Many organisations rely on Microsoft SharePoint to manage and share content both internally and externally; collaborate around content, process and people, and search internal and online resources.
SharePoint has become the tool of choice for content management in part because it can be accessed from any location – a growing requirement for today’s mobile workforce. However, this flexible remote access, combined with unique SharePoint security threats, exposes applications and data to potential attack. At Dimension Data, we are seeing more and more, that SharePoint installations intended initially for internal use are now being opened up externally to the Internet which only increases the chance of compromise and therefore the security requirements to protect it. Others are built specifically for public access, but traditional perimeter security controls such as firewalls are not sufficient in protecting access to SharePoint and the information that resides on it.

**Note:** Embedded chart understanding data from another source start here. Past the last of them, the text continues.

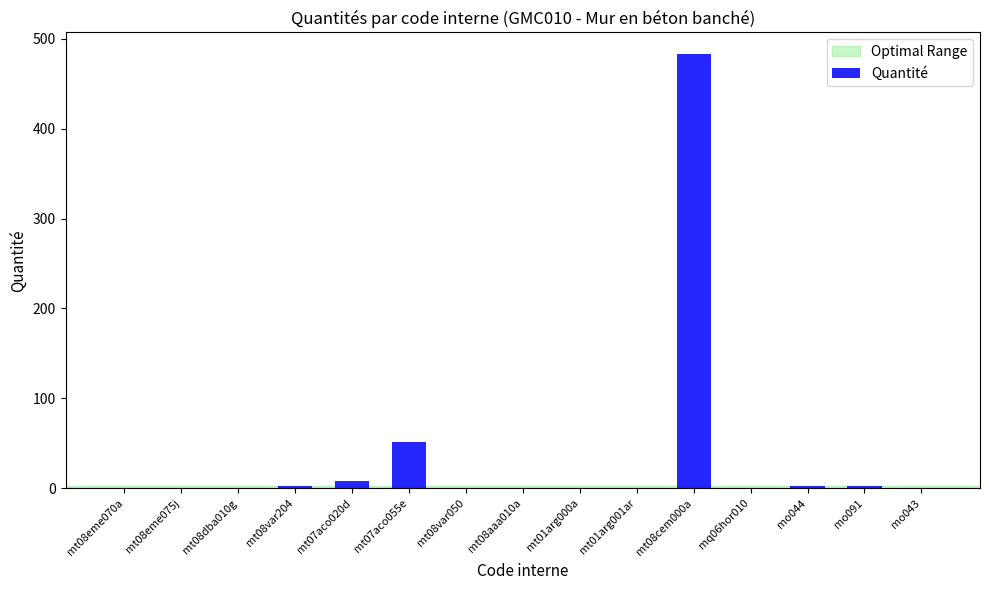

The chart shows a value of 0.0 at mt08eme075j. True or false?

True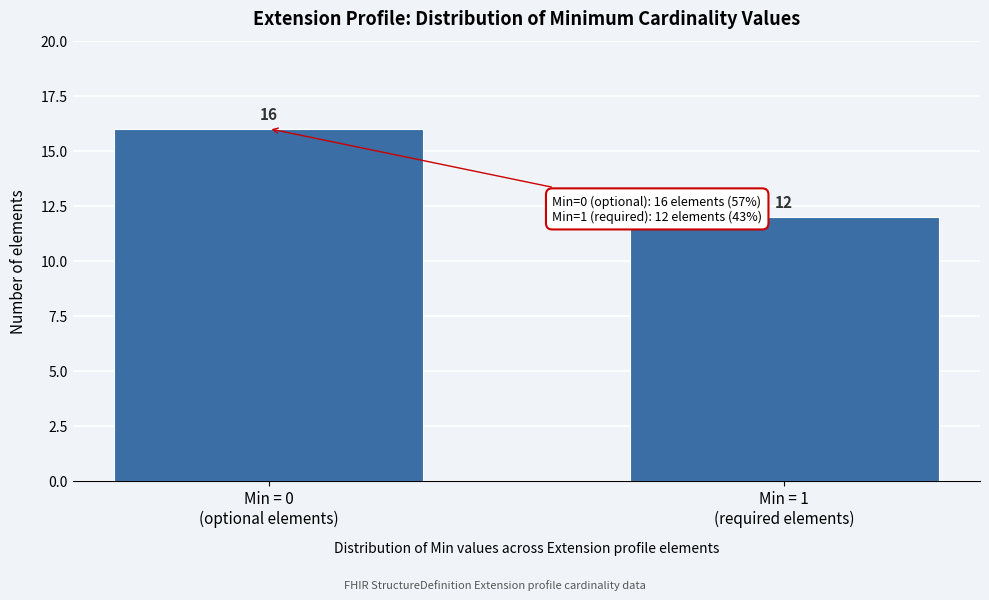

Reading left to right, extract all data points from this chart.

16	12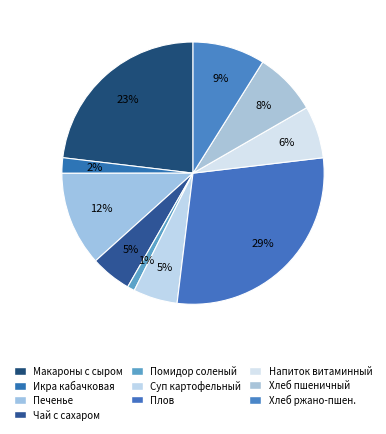

How many slices are in this pie chart?

10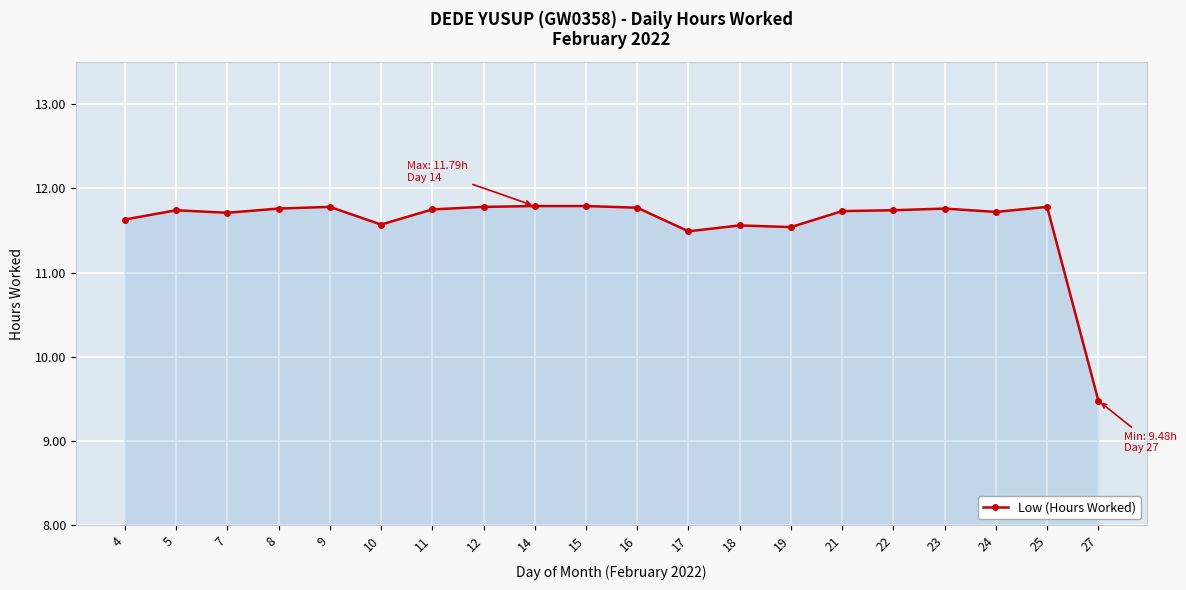

How many data points are above 11?

19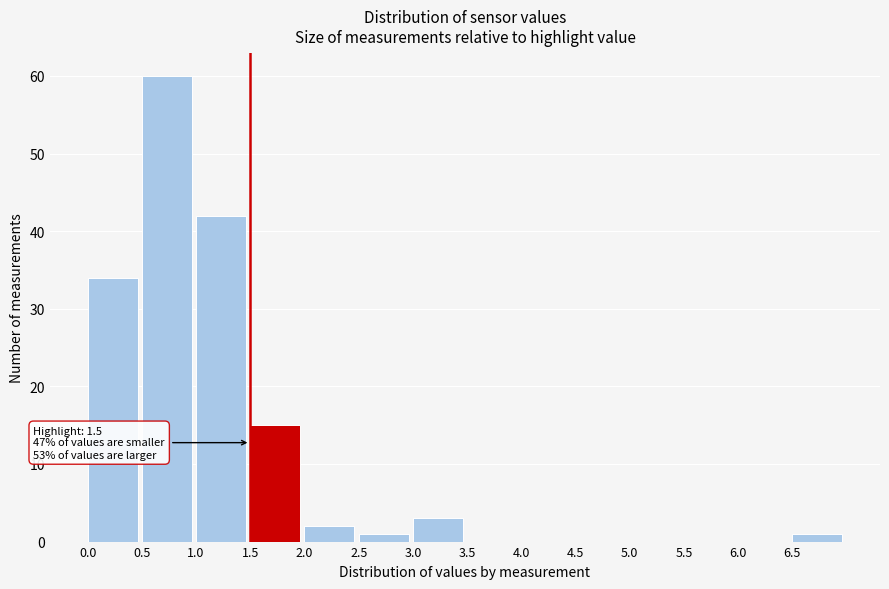

Which range on the x-axis has the tallest bar?

0.5 to 1.0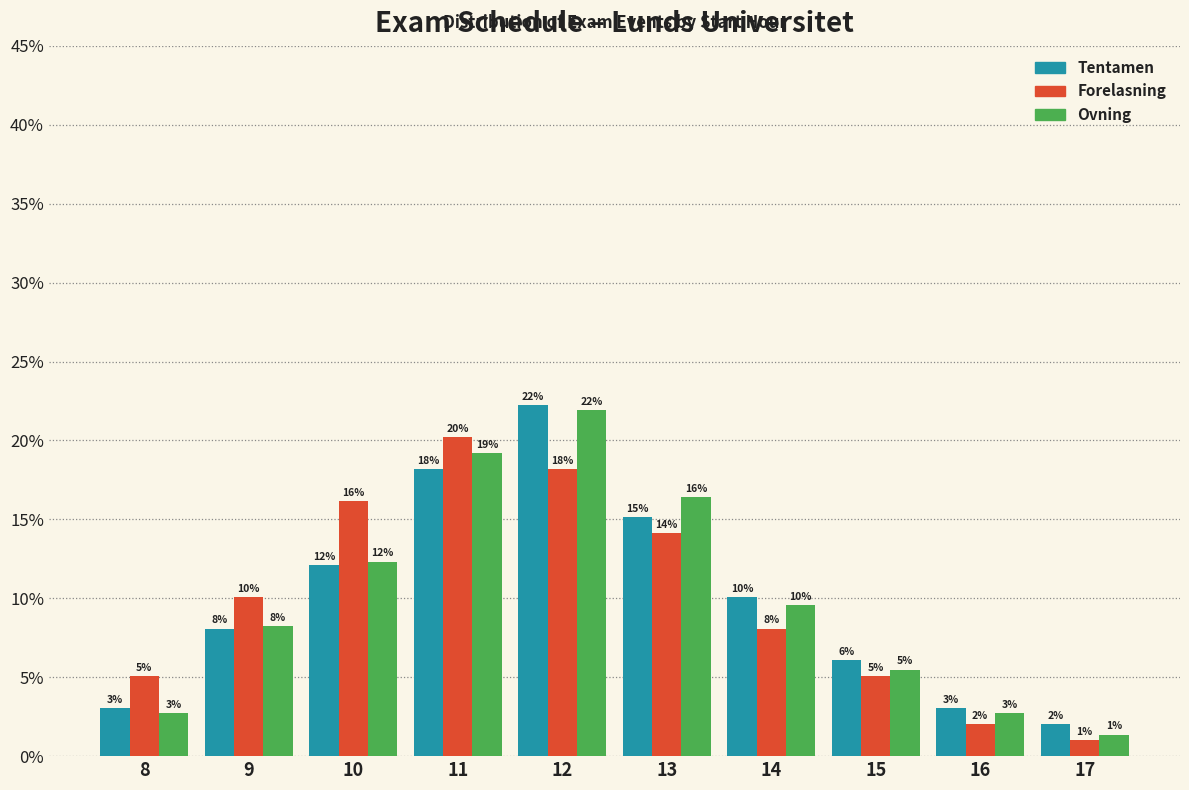

Are the bars grouped side by side (vs. stacked)?

Yes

SharePoint applications often contain confidential data, personally identifiable information, intellectual property, and sensitive financial data such as credit card numbers. With such valuable information at risk, SharePoint is both a top security concern for businesses and a lucrative target for external hackers or internal users who can abuse their privileged access.
Organisations need to make sure they have policies and a security capability that allows them to monitor when internal and external threats are occurring. Some of these threats to consider include:
- When is inappropriate access to data occurring? Why is this occurring and by whom? For example, if an employee all of a sudden starts downloading hundreds of internal confidential documents, is this because they intend to share this information with an unauthorised external party such as a competitor or a public forum (such as WikiLeaks)?
- When is suspicious external access targeting the web interface of SharePoint occurring? SharePoint, like many of your other public facing web applications can be susceptible to the same threats. What visibility do you have of someone from the outside trying to compromise your system?
- What information is stored on your employees’ mobile device from the SharePoint site through tools such as SharePlus? What happens if they lose their device?
It is critical that organisations employing these use cases evaluate their potential security issues and implement a plan for SharePoint security and management. Methodologies and technologies exist to gain visibility, awareness and protection of the valuable information that sits within your SharePoint environments. Mitigate your odds of a data breach. Your SharePoint environment can and should be secure.